Based on the use of her ankita, about 350 lyric poems or vachanas are attributed to Akka Mahadevi. Her works frequently use the metaphor of an illicit, or adulterous love to describe her devotion to Chennamallikarjuna (Shiva). The lyrics show Akka Mahadevi actively seeking a relationship with Chennamallikarjuna (Shiva), and touches on themes of abandonment, carnal love and separation.

The direct and frank lyrics that Akka Mahadevi wrote have been described as embodying a "radical illegitimacy" that re-examines the role of women as actors with volition and will, behaving in opposition to established social institutions and mores. At times she uses strong sexual imagery to represent the union between the devotee and the object of devotion. Her works challenge common understandings of sexual identity; for instance, in one vachana she suggests that creation, or the power of the god Shiva, is masculine, while all of creation, including men, represent the feminine: "I saw the haughty master, Mallikarjuna/for whom men, all men, are but women, wives". In some vachanas, she describes herself as both feminine and masculine.

Akka Mahadevi's works, like those of many other female Bhakti poets, touch on themes of alienation: both from the material world, and from social expectations and mores concerning women. Seeing relationships with mortal men as unsatisfactory, Akka Mahadevi describes them as thorns hiding under smooth leaves, untrustworthy. About her mortal husband she says "Take these husbands who die, decay - and feed them to your kitchen fires!". In another verse, she expresses the tension of being a wife and a devotee as

Husband inside, lover outside.
I can't manage them both.
This world and that other, cannot manage them both.
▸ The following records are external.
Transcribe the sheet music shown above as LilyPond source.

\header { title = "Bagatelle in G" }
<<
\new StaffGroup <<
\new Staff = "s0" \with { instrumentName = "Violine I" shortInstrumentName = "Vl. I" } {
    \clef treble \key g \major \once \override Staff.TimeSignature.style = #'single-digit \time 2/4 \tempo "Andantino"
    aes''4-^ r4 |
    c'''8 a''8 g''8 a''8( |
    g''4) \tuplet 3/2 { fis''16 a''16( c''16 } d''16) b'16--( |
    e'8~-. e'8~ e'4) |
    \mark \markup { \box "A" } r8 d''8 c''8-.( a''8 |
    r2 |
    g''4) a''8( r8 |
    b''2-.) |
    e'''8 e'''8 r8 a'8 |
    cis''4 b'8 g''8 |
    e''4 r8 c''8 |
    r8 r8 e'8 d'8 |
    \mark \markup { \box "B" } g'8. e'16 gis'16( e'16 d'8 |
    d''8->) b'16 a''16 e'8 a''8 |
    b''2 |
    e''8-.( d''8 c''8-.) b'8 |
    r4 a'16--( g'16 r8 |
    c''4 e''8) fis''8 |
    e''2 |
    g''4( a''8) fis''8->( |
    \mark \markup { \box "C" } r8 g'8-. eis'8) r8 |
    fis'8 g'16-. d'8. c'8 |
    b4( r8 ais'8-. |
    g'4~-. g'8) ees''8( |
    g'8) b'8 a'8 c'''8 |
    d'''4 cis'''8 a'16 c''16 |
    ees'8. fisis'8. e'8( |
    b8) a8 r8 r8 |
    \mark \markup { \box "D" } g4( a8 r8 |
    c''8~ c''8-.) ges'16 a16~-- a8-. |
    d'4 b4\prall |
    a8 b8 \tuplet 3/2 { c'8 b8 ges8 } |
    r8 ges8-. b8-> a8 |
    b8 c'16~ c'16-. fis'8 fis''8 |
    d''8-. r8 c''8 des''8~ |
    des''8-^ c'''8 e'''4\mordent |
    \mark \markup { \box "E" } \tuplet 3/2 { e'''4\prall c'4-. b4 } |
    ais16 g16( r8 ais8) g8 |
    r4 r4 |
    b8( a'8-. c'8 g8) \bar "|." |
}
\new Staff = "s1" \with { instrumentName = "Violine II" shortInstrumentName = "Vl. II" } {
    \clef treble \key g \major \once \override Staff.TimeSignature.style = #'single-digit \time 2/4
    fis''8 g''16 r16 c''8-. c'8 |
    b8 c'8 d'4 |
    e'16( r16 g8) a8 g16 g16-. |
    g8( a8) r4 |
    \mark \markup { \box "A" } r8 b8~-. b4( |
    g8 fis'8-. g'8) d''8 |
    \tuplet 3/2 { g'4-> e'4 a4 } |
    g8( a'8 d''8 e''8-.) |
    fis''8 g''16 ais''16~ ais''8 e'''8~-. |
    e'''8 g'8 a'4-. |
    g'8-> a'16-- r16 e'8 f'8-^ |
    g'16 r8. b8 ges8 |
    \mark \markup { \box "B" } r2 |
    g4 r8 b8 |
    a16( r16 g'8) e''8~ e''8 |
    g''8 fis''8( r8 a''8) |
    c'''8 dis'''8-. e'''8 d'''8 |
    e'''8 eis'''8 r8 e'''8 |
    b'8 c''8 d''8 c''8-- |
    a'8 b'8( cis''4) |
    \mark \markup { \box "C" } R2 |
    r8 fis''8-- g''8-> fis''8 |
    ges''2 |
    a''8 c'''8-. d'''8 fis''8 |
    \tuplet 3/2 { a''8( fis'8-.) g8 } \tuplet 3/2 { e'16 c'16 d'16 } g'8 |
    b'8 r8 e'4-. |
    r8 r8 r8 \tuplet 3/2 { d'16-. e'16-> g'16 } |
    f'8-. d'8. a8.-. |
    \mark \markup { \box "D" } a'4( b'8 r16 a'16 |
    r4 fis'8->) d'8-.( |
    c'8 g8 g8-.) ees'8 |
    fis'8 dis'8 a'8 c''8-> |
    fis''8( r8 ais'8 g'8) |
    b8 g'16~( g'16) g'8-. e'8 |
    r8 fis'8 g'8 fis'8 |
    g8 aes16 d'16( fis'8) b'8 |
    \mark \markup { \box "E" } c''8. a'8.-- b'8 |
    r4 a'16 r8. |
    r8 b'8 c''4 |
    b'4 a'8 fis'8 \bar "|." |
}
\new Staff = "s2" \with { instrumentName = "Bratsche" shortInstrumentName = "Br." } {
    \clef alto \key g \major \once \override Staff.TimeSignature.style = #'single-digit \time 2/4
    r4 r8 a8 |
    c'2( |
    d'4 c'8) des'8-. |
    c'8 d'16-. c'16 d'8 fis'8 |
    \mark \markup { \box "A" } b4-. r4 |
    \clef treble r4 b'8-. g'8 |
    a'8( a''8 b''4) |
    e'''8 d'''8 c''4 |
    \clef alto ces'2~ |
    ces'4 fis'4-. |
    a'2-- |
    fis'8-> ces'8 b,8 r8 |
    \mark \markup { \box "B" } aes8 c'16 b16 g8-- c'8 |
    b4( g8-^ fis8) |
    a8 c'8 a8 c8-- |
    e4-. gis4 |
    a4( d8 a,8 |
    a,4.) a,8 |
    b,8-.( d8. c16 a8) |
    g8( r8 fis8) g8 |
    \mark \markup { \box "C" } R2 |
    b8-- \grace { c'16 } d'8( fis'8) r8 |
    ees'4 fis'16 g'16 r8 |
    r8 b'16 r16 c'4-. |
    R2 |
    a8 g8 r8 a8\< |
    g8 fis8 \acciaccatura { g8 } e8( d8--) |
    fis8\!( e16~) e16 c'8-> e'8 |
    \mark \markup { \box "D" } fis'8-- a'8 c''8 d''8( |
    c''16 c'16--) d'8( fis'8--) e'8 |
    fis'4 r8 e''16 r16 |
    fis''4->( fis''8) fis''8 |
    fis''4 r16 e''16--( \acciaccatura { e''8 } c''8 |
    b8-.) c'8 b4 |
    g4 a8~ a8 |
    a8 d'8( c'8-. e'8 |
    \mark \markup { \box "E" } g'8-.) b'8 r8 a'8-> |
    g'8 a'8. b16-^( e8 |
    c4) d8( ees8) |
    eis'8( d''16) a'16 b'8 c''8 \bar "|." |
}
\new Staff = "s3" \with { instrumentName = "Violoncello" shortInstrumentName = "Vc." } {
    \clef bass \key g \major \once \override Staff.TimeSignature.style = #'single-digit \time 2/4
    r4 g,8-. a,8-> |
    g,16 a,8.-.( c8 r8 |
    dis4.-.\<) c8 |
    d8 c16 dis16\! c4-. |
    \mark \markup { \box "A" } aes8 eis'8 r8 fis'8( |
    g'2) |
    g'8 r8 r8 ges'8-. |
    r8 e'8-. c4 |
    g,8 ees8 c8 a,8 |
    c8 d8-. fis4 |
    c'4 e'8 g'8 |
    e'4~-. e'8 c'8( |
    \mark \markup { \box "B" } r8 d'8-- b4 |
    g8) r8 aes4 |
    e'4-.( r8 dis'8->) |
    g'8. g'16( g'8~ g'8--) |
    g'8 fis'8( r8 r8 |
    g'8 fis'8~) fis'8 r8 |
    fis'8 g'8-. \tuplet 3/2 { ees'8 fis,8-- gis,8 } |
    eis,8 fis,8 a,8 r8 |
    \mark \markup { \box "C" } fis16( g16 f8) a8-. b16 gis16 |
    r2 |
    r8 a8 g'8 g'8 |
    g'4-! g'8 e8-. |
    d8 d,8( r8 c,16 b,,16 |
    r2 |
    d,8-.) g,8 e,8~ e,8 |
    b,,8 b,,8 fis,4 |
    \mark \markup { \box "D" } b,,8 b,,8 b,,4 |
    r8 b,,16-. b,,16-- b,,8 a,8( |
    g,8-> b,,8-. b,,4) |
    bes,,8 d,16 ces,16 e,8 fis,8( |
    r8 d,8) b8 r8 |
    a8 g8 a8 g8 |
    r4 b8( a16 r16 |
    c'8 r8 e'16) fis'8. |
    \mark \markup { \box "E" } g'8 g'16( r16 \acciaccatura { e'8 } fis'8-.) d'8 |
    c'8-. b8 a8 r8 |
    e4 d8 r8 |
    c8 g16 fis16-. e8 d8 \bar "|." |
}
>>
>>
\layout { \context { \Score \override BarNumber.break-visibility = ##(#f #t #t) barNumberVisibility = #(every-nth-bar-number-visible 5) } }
==Translations and legacy ==
A. K. Ramanujan first popularised the vachanas by translating them into a collection called Speaking of Siva. Postcolonial scholar Tejaswini Niranjana criticised these translations as rendering the vachanas into modern universalist poetry ready-to-consume by the West in Siting Translation (1992). Kannada translator Vanamala Vishwanatha is currently working on a new English translation, which may be published as part of the Murty Classical Library.

Akka Mahadevi continues to occupy a significant place in culture and memory, with roads and universities named after her. In 2010, a bas relief dating to the 13th century was discovered near Hospet in Karnataka, and is believed to be a depiction of Akka Mahadevi.